* begin SELECTION *
On Wed, 16 Dec 1998, Tony Duell wrote:
The first was made/cloned/sold by many companies,
including radio shack.
It consists of a number (8 or 10?) of multi-pole changeover slide
swtichs, which are the 'input'. The output is a row of torch (flashlight)
bulbs. You 'program' it by patching wires between the switch contacts,
thus making up logic gates (2 contacts in series = AND, 2 in parallel =
OR, etc). I seem to remember that the manual for the one I had (and
probably still have) included wiring for NIM, etc.
My main critism was that the various patch diagrams were never
explained. OK, so it was fun to make a binary adder or whatever, but to
me it would have been even more fun to understand why.
Agreed, I find that this is one of the least interesting early toy
"computers" for that reason. BTW, in the US it was marketed as the
Science Fair Digital Computer Kit.
* end SELECTION *
* begin GIVEN RECORDS *
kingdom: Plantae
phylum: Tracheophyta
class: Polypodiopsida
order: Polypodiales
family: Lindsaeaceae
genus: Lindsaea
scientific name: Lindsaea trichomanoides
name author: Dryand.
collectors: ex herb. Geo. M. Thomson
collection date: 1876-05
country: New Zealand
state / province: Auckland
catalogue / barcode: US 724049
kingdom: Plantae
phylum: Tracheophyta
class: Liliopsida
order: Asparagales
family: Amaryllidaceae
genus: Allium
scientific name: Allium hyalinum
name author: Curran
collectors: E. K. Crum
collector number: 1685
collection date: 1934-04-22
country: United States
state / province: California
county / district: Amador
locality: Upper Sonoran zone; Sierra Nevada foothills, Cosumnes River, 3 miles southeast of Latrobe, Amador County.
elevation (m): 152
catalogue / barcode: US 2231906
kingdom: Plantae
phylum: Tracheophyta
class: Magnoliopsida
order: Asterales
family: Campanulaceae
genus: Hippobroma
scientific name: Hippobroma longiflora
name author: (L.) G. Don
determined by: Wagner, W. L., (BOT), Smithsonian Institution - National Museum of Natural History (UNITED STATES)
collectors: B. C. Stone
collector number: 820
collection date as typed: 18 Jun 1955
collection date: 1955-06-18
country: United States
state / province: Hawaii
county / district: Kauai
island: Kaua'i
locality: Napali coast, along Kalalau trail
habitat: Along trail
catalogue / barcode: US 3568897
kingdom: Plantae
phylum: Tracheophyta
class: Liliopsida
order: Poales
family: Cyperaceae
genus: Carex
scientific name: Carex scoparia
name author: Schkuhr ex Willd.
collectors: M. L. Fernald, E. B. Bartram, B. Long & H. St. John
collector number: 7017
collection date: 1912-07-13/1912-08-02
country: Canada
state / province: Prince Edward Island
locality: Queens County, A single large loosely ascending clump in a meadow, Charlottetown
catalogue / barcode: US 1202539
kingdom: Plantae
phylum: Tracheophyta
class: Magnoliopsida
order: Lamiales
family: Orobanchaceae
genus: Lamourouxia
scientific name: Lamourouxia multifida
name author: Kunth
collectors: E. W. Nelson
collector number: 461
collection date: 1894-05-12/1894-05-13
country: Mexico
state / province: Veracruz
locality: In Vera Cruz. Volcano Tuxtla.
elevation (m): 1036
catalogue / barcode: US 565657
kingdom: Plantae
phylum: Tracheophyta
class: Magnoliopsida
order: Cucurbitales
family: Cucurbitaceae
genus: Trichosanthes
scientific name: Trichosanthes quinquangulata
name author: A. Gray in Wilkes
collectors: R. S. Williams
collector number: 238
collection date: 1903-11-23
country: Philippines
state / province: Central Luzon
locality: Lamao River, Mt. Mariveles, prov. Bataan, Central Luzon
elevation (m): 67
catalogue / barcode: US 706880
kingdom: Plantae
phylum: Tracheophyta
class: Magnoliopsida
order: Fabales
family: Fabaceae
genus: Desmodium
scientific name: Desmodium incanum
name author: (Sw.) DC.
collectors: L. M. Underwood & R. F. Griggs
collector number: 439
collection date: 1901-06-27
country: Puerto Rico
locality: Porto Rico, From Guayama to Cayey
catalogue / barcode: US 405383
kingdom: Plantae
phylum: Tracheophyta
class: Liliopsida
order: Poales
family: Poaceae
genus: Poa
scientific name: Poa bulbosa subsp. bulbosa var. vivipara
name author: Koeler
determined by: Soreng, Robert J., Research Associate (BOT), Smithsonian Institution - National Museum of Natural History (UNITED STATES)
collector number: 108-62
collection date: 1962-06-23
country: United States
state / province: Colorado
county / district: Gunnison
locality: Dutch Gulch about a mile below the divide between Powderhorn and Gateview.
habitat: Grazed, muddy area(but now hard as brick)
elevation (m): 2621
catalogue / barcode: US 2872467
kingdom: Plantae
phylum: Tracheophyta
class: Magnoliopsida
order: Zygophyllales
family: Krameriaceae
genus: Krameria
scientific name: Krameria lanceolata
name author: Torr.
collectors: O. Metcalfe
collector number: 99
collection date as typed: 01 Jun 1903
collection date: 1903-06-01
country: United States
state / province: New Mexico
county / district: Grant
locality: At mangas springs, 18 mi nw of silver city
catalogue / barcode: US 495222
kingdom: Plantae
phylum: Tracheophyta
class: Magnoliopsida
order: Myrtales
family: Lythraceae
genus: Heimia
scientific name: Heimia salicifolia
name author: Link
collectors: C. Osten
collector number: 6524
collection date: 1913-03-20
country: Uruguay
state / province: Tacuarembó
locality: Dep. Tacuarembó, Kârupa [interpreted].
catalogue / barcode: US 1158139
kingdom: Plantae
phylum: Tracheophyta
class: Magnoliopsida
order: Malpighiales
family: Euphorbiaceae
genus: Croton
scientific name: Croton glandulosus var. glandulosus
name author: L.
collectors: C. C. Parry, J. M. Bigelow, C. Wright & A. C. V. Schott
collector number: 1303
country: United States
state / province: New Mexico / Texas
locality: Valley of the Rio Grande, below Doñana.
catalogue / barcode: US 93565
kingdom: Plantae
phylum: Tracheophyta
* end GIVEN RECORDS *
_WRITTEN INSTRUCTION_.
Carry on the toy computer post, starting after its final sentence and keeping its voice. The items are separate material with no connection to the toy computer post.

_RESULT OF THE EXERCISE_.
The other is, I think, considerably rarer. It was made
by Philips, and
called the CL1600 series. It consists of a number of logic blocks that
can be wired (using patch leads) as a general 3-input logic gate. There
are 3 input sockets (A,B,C), one output socket (F) with a lamp next to
it, and 8 sockets to program the logic function, Another module, the same
size contained a battery-operated PSU and 6 input switches
That's one I haven't encountered. If you get a chance to photocopy the
manual for it, I'll see if I can dig up a service manual of some sort you
don't have yet :-)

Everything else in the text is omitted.